The newer parts of the city look just like any modern European city, everything is clean and well kept, there are flowers and grass that is watered every morning. There are also many restaurants with menus in English and that solved our how-to-order-food-when-we-don’t-know-the-language problem.
We went to a carpet museum and we looked over the palace in the Old city. Near the palace we noticed a sign for the Slovenian consulate and that was a surprise since we had no idea that Slovenia had a consulate in Azerbaijan. Actually when we checked into our hotel the previous day they told us that there is a consulate nearby but we just politely acknowledged the information thinking to ourselves that they probably have us mixed up with Slovakia. It also explains how the nearby miniature book museum where we wandered totally by accident has a miniature book by the most famous Slovenian poet France Prešeren. The lady at the museum told us (in Russian which we were by then beginning to understand slightly better) that it was donated by someone from the consulate.
The next day we planned a day trip to
Qobustan. Easier said than done. According to our Lonely Planet guide we needed to go to the bus station and catch some bus to Qobustan and hire a taxi from there. So the first question was where is the bus station in Baku, how do we get there and last but not least, how do you say bus station in Russian? After some discussions with the lady in our hotel reception who tried to be helpful we were unfortunately not able to find where the minibus stops that was supposed to take us to the bus station. We then approached a taxi driver who absolutely did not understand that we wanted to go to the bus station but understood perfectly well that we wanted to go to Qobustan and was willing to drive us there for a nice price. We finally gave up on finding the bus station and negotiated a price for the taxi ride.

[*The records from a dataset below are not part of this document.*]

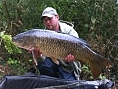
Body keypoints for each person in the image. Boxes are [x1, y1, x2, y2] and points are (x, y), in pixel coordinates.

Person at [29, 7, 81, 81]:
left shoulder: (69, 31)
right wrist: (39, 56)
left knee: (70, 85)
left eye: (50, 19)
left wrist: (73, 58)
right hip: (52, 63)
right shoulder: (41, 35)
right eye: (45, 20)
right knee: (42, 65)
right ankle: (53, 80)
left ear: (57, 17)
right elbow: (43, 59)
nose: (47, 22)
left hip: (68, 67)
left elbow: (80, 48)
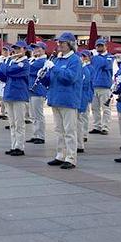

At the bus stop in Qobustan there are taxis lined up that wait for those tourists who are better at Russian than we are and who actually make it there by bus. But there are rules for those who arrive by taxi as well. Our Baku city taxi was obviously not allowed to make tourist routes around Qobustan as that is in the jurisdiction of local taxis. There was some very heated discussion between our city taxi driver and a local taxi driver and while I really couldn’t care less how they settled their differences, whatever they were, the final decision was that we are continuing our sightseeing in a local taxi, all of us, including our city taxi driver (the photo below shows Marko flanked by both taxi drivers).
We saw mud volcanoes: they look like mounds of dirt where real mud spurts out. Another tourist family was there at the time and their children were having a party sliding down in the warm oozing mud. We also saw a rock with Roman writing that is supposedly the most eastern place that one of the Roman armies ever reached. And there is a place with prehistoric rock art and a small museum.
On our way to Qobustan we drove along the coast from Baku. The driver pointed out fancy hotels and beaches along the way where the wealthy people come to stay. Since I spent most of my childhood summers on the Croatian seacoast I must say that compared to that the Caspian seacoast is ugly, dull, and smelly, offering only views of oil drilling platforms. I sure am glad we didn’t come to Baku for the sea. Another thing we noticed when driving outside of Baku was remains of Soviet industrialization, there were so many factories of which some seemed operating and some were in various states of decay.
While I loved being in Baku because the city really surprised me with its neatness, it was time we made our way further into Azerbaijan and eventually towards Georgia from where we were flying home. So we checked out of our hotel the next morning but we still had to resolve the matter of how to find the bus station.